GIVEN PASSAGE:

We recognize the net change in the fair value of all open trading
contracts, a practice commonly called mark-to-market accounting, in accordance
with generally accepted accounting principles and include the net change in
mark-to-market amounts on a net discounted basis in revenues. The marking to
market of open trading contracts in the third quarter of 2002 resulted in an
unrealized increase in revenues of $139 million and unrealized increase in
revenues of $202 million year-to-date. The fair value of open short-term trading
contracts are based on exchange prices and broker quotes. The fair value of open
long-term trading contracts are based mainly on Company developed valuation
models. This fair value is present valued and reduced by appropriate reserves
for counterparty credit risks and liquidity risk. The models are derived from
internally assessed market prices with the exception of the NYMEX gas curve,
where we use daily settled prices. Forward price curves are developed for
inclusion in the model based on broker quotes and other available market data.

(Collected data)
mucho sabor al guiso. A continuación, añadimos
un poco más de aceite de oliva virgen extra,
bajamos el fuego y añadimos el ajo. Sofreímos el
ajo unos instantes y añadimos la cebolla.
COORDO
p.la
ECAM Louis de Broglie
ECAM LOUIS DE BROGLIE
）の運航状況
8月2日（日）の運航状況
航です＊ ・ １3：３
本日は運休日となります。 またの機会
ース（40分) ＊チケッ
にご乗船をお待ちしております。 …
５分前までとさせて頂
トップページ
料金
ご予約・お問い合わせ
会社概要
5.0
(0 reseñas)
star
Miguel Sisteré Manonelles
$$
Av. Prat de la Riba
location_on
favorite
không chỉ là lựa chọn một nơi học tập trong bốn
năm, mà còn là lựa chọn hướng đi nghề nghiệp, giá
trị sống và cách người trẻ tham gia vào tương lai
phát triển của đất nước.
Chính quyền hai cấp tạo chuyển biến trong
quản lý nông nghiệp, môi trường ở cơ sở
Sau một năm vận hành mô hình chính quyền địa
---
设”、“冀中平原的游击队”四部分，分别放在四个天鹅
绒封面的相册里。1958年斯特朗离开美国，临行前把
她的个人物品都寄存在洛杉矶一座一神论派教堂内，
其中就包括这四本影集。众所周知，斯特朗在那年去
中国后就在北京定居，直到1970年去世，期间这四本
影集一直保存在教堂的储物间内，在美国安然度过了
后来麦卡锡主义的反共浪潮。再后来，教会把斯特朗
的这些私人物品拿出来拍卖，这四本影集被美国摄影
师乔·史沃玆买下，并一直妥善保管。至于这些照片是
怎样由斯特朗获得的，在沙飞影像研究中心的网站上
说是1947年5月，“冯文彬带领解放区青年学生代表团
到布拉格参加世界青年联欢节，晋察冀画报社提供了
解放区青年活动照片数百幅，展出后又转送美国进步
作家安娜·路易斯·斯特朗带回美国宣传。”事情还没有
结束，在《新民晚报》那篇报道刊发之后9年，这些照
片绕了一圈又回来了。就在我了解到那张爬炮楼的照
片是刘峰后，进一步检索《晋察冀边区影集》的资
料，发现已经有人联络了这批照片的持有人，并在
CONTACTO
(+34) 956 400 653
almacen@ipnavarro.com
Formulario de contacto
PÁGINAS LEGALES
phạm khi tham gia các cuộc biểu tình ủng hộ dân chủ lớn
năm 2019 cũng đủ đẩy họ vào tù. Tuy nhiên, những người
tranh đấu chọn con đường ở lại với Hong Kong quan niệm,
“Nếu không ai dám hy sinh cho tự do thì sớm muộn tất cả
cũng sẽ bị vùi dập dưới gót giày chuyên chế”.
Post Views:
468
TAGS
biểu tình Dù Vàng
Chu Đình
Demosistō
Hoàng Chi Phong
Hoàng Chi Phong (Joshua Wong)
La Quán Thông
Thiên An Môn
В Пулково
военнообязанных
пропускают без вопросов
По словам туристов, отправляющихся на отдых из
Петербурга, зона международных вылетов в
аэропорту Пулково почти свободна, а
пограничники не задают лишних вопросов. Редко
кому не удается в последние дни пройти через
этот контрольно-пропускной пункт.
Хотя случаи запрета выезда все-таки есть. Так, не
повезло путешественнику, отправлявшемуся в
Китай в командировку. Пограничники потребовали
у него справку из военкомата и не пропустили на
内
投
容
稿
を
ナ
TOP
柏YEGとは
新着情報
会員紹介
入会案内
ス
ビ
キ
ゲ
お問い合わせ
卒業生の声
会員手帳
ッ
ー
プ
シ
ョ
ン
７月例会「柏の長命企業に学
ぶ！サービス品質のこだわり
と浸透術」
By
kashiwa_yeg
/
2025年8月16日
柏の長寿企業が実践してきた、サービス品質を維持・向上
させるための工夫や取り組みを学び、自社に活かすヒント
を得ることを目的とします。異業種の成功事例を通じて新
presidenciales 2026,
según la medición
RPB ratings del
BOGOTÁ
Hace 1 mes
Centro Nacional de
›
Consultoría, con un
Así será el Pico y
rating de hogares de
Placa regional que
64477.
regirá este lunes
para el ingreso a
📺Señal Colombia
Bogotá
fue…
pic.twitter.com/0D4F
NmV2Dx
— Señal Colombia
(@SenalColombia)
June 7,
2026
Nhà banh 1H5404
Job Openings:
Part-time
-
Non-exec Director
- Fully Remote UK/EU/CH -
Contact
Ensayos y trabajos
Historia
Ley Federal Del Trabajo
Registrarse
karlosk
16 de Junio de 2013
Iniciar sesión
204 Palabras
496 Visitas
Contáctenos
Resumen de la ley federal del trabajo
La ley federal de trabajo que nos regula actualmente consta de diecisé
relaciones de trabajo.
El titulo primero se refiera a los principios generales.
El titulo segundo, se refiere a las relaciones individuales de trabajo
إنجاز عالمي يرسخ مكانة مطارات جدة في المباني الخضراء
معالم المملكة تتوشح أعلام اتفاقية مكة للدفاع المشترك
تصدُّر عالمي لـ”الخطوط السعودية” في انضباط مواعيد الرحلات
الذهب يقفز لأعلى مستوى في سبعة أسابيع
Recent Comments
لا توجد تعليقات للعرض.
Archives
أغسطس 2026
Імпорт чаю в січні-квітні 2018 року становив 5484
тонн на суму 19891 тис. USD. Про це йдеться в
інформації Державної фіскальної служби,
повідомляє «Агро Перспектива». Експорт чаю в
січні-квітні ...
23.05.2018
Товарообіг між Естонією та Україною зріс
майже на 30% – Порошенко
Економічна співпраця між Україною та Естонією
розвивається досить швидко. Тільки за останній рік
...
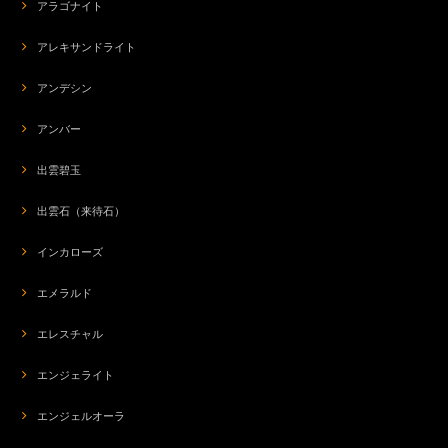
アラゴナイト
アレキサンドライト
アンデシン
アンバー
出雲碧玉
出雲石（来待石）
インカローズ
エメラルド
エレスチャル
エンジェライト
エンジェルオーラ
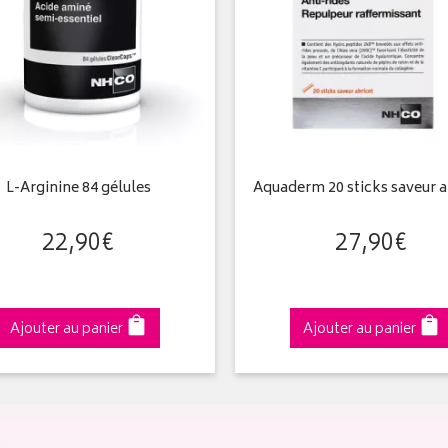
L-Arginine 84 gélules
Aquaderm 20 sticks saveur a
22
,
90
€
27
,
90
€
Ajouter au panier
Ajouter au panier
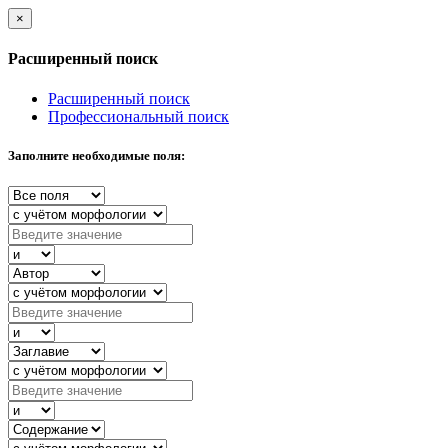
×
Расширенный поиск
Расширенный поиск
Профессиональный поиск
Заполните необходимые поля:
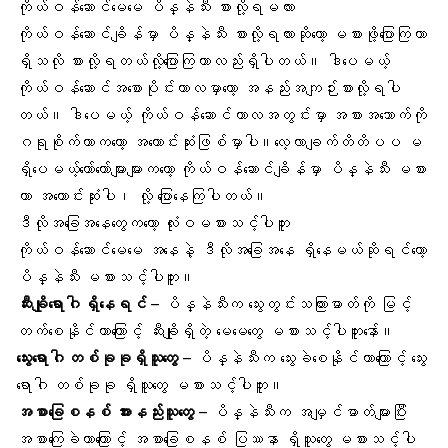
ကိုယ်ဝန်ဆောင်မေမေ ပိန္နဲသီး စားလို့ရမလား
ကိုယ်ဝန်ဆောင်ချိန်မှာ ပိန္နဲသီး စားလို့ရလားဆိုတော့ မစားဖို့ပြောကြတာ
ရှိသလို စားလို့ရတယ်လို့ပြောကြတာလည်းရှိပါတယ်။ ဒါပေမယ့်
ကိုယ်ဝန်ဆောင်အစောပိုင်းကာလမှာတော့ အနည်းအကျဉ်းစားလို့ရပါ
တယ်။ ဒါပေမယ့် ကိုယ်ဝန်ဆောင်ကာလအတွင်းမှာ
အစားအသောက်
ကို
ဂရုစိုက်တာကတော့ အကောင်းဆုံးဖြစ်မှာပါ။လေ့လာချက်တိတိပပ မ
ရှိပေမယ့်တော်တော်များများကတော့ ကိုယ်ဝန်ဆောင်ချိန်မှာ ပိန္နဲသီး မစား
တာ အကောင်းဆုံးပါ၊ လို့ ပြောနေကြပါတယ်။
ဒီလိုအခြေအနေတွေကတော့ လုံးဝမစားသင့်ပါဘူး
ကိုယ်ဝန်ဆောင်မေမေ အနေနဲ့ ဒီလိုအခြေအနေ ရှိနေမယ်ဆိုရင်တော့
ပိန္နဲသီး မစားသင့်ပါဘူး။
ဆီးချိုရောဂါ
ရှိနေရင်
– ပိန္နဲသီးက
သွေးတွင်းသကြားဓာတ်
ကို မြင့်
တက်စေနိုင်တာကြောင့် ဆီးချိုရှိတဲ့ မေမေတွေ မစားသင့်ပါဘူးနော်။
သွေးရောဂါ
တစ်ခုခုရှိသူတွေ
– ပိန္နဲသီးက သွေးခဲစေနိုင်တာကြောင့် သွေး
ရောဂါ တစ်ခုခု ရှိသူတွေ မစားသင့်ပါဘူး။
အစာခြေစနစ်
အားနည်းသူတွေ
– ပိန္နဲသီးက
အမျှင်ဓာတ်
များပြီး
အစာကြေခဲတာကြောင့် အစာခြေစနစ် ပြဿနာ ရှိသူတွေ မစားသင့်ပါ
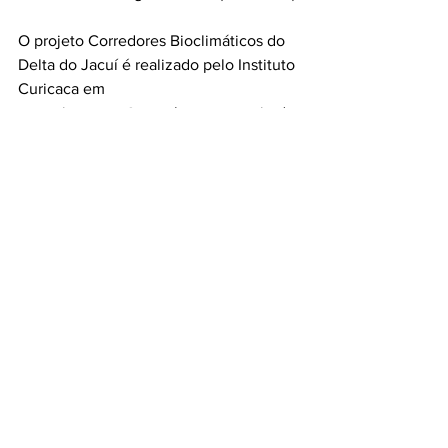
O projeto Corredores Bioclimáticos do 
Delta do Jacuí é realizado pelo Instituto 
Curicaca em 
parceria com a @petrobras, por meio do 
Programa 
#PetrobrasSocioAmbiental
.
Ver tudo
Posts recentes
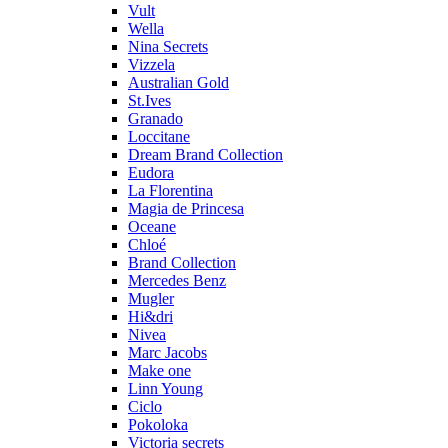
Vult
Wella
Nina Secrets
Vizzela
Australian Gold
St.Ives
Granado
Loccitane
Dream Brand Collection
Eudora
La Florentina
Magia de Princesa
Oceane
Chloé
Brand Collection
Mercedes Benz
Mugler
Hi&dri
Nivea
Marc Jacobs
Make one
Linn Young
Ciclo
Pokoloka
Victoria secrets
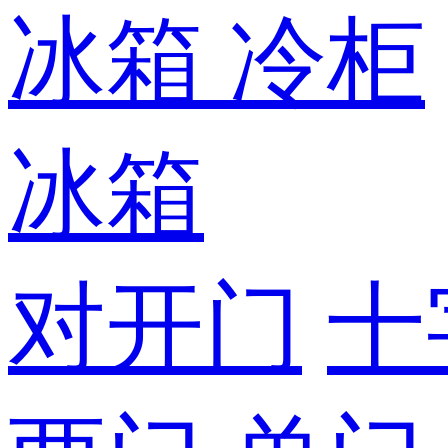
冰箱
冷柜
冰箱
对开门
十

AIM OF THE TASK:
According to the passage on mark-to-market accounting, what is the fair value of open short-term trading contracts based on?

WORKED SOLUTION:
Exchange prices and broker quotes.